What is most accurate way to describe the relationship of science and technology?  Does one depend upon or precede the other?  To whom does an accurate description of the relationship matter? In "Science and Technology," George Wise reviewed  the writings of policy makers and historians from 1945 to 1985.  He argued that the assembly line was the dominant metaphor and model for an integrated relationship between science and technology from 1945 to 1972.  After 1972 historians rejected the assembly line metaphor, and offered a variety of metaphors describing an autonomous relationship, but no clear model was developed.   Wises' focus in this article, then, was "on a relatively narrow and unintended dialogue that has occurred over the past forty  years between the champions of the assembly-line model and the champions of the various autonomy metaphors." (230)
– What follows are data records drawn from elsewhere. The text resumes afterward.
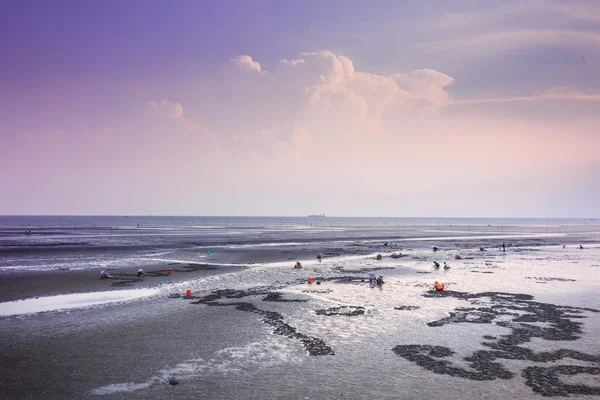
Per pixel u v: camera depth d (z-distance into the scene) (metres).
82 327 21.88
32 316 24.11
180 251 63.72
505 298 29.41
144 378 15.36
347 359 17.28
The assembly line began with "an idea in the head of a scientist."   The idea proceeded forward with funding from an agency like the Office of National Research or the National Science Foundation. Gathering shape as it was funded and pushed forward, the idea eventually became, at the end of the line, a useful military or civilian technology.  Wise identified Vannevar Bush and James B. Conant as the co-founders of this image, and the key document as Science, the Endless Frontier, first published in 1945 and reprinted and reaffirmed as lately as 1980.   However, historians in the post-war period approached the assembly line metaphor with a cautious hand:  I. Bernhard Cohen,  writing broadly, and Kendall Birr, focused specifically on General Electric, hedged and qualified the power of pure science to generate technical innovation.  Economists John Jewkes, David Sawers, and Richard Stillerman, listing key 20th century inventions, simply disagreed that pure science was the motivation for technical innovation.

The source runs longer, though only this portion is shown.